しかし長い旅路で疲れがたまっていたのだろう。シュラウディアは突然、糸が切れたように、ばたんとベッドに崩れ落ちた。そしてリーディアのベッドで毛布をかぶってごろごろと転がりながら「セーニャは……告白しとけ……うにゃ……」と寝言を漏らしたのだった。本当に一瞬で寝落ちてしまった事に三人は唖然とするしかない。
「ねぇあんたら。──今夜の事は翌朝、シュラウディアに伝えたほうが良いと思う?」
ダナスは残りのワインを飲み干すと静かに告げた。
「いや、酔った時の事を醒めた時に伝え、お互い嫌な気持ちになるのは避けたいです。ですから忘れようと思います」
セーニャは静かにそう言ったが、その瞳には微かに怒りの色が宿っていた。普段は冷静な彼女だが、からかわれっぱなしでさすがに腹が立ったのだろう。言葉には出さずとも表情はわずかに強張っていた。
「まぁ楽しかったよね」
自分には大した被害が無かったせいか、リーディアはニコニコしながら静かに応えた。そして「恋路応援団」と小声で続けるとセーニャは「やめろ」と冷たく言い放ったのだった。

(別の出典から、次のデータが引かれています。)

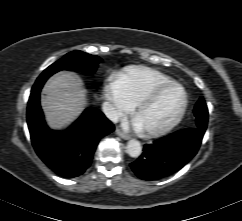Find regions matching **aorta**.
<instances>
[{"label":"aorta","mask_w":242,"mask_h":221,"mask_svg":"<svg viewBox=\"0 0 242 221\" xmlns=\"http://www.w3.org/2000/svg\"><path fill=\"white\" fill-rule=\"evenodd\" d=\"M127 153L133 158H137L142 153V146L138 140L131 139L127 143Z\"/></svg>","instance_id":"1"}]
</instances>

「二人とも疲れてるだろうから早く寝なさい。私はこの酔っ払いが心配だから見守っておくよ」
ダナスはそう言うと蝋燭をふっと吹き消すのだった。
──そして数十年経ったとしてもセーニャとリーディアの間では「203号室の嵐」と呼ばれ、記憶に刻まれるのだった。
*
翌朝。
街中からは焼きたてパンの香ばしい匂いが漂い、宿の前では鳩の鳴き声が響いていた。ちょうど二階の廊下で201号室と203号室の面々が鉢合わせになる。
ミニヨ、ラヴィーナ、エルゼリアの三人はすっきりとした顔色で制服姿もぴしりと決まっている。
「──夕べは楽しそうでしたね」
ラヴィーナがさらりと笑顔で声をかけると、向かいに並ぶ侍女部屋組──セーニャ、リーディア、そしてシュラウディアとダナスの四人──は、揃って微妙な表情を浮かべたのだった。
セーニャは少し不機嫌そうに視線を逸らし、リーディアはどこか引きつった表情で、シュラウディアは眠たげな目でぼんやりと立っていた。唯一ダナスだけがいつも通り飄々とした笑みを浮かべている。
「ねぇ、夕べ……何があったんでしたっけ?」
眠気混じりの声でそう尋ねたシュラウディアに、セーニャとリーディアは顔を見合わせ、ほぼ同時に声を出した。
「色々楽しかったですよ」
淡々と、けれど妙に含みのある声だった。
「詮索は……やめておきなさい」
ラヴィーナが静かに呟くと、ミニヨとエルゼリアもそれに頷いた。一つ挟んだ201号室にもシュラウディアの元気な声は聞こえていたのだ。
「えぇ。酔ってた時の事はあれこれ言わないもんですよ」
ミニヨは微笑みながらそう言うと、静かに階段を下っていった。
一階の受付では老女が「またのお越しを」とやわらかな笑顔で送り出してくれた。他に宿泊客が居なかったのだろう、夕べの騒ぎについては何も言わなかった。支度を整えた一行は荷をまとめて幌馬車に乗せる。ひんやりとした朝の風が街のあちこちを揺らしていた。
「ヴィルフェシス、いい街だったわねぇ」
馬車に荷を積み終えてふと振り返ったダナスは、街並みを見上げて呟いた。風に流されるようにその声は消えたのだが、セーニャの不機嫌はしばらく消えなかったという。